Monday, May 11, 2009

I wanted to call it The Newspaper Printernet Emerges on the Iberian Pennisula.

My editor at PBS went with PressTerra Tests Newspaper 'Printernet' on Iberian Peninsula

Goethe and the Printernet

From The Book Report
There is a delightful moment in Goethe’s The Man of 50 where the man of fifty enters into the beautiful widow’s salon and she tells him she was just having a debate with a friend about whether anyone can make a work of art without some audience in mind. Josefowicz’s point, I think, is a continuation of Goethe’s thought experiment.
The author of the The Book Report:
. . . Andrew Piper, is an assistant professor of German studies and an associate member of art history and communication studies at McGill University. His research interests focus on the intersections of literary creativity and bibliographic communication from the eighteenth century to the present. His book, Dreaming in Books: The Making of the Bibliographic Imagination in the Romantic Age, will be appearing soon with the University of Chicago Press.
I've been looking and thinking about the problem from the point of view of the print industry, the print object and how that print object fits into an evolving communication ecology. From what I infer from Andrew Piper's blog, he is looking at the problem from the point of view of the author and the challenges/opportunities in an evolving media landscape. My sense is that it is a potentially productive intersections of world views.

In his discussion he says "It (printernet meme) puts an emphasis on audience- and time-specific writing within a more universal template."

"Time-specific writing" is a nice way to describe it. In my native language I would say the just the right information in just the right format at just the right time. Time-specific writing is a more elegant way to look at it. If it were also space specific or perhaps space/time specific we are pointing to the same reality and I could say that communication, marketing, educational, or artistic will tend to succeed if it is space/time specific for a specific receiver/customer/reader.

In a communication ecology thought model, the reader is the receiver. The author is the sender.The writing is a signal. The receiver is surrounded by an information membrane. To the extent that the signal has something of interest, the outside membrane becomes permeable. To the extent that the signal is wrapped in a story that fits into the resident stories in the receiver's library, it will pass through the membrane surrounding receiver's internal library.

To the extent that the new story undergoes the process of compare and contrast with stories resident in the receiver's library, new stories may be formed. The production of new stories resident in the receiver's library is an operational definition of what we call "learning."

In the terms of the printernet focused on the ecology of print production, the appropriate terms are OEM - the original equipment manufacturer, the OPM - the original product manufacturer, the VAR - who combines product and software in the service of the client, and the UNF - the user network facilitator who manages the growth of a self organizing network.

Perhaps there is a useful correspondence to clarify the communication process. The OEM can be seen as the biological base of living individuals. The OPM may be seen as the author. The VAR is the process of crafting words and pictures into stories that pass the membrane of the customer. The UNF may turn out be a useful way to think about the process that creates what we are trying to point to with "consciousness."

The issue is to clarify how does a meme spread? Why is some writing successful at small scale? Why is some writing successful at mass scales? What does it mean that learning has occurred? And most importantly, what are the forms of the most successful interventions to increase learning.

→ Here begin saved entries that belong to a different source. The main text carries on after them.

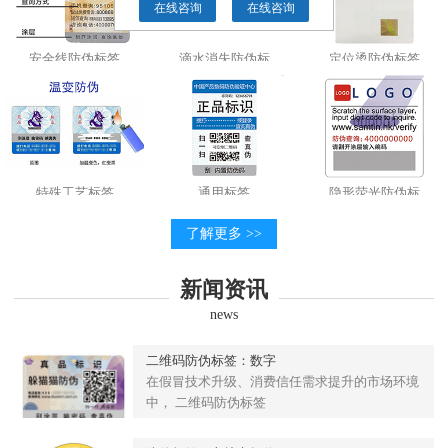
在线咨询
在线咨询
安全线防伪标签
滴水消失防伪标
定位烫防伪标签
特殊工艺标签
通用标签
隐形荧光防伪标
了解更多 >>
新闻资讯
news
二维码防伪标签：数字
在假冒技术升级、消费信任需求提升的市场环境
中， 二维码防伪标签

In communication ecology language the notion is that changes in the receiver's space/time has some kind of definable relationships to the semi-permeability of the membrane that surrounds both the reader and the reader's library. When focus occurs, the membrane is relatively more permeable. When the reader is under condition of fear, certain signals can pass through, other signals cannot.

Stories that pass the outside membrane have to travel through the second to fit into the library. The more easily it fits into the resident stories, the faster it is integrated. But if it integrated too easily, it merely leads to a more resilient common wisdom. But when it does not fit easily, a decision process occurs. The new story is judged either wrong, interesting or surprising. If a new story is judged true and suprising it may present as a joke or a paradox.
It if presents as a paradox, compare and contrast occurs. Signals have to be embedded in a new story and thus change the complex structure of resident stories and learning is said to occur.

Anything come to mind? more to come . . .

This might work for some newspapers: Micro-payments considered for WSJ website

@ FT.com
Micro-payments considered for WSJ website
"News Corp is planning to introduce micro-payments for individual articles and premium subscriptions to the Wall Street Journal’s website this year, in a milestone in the news industry’s race to find better online business models.

“A sophisticated micro-payments service” will launch this autumn, Robert Thomson, editor-in-chief of Dow Jones and managing editor of the Journal, told the Financial Times.

The move will position the Journal as the first big newspaper title to adopt a model many are cautiously studying as they seek to reduce their dependence on plunging advertising revenues."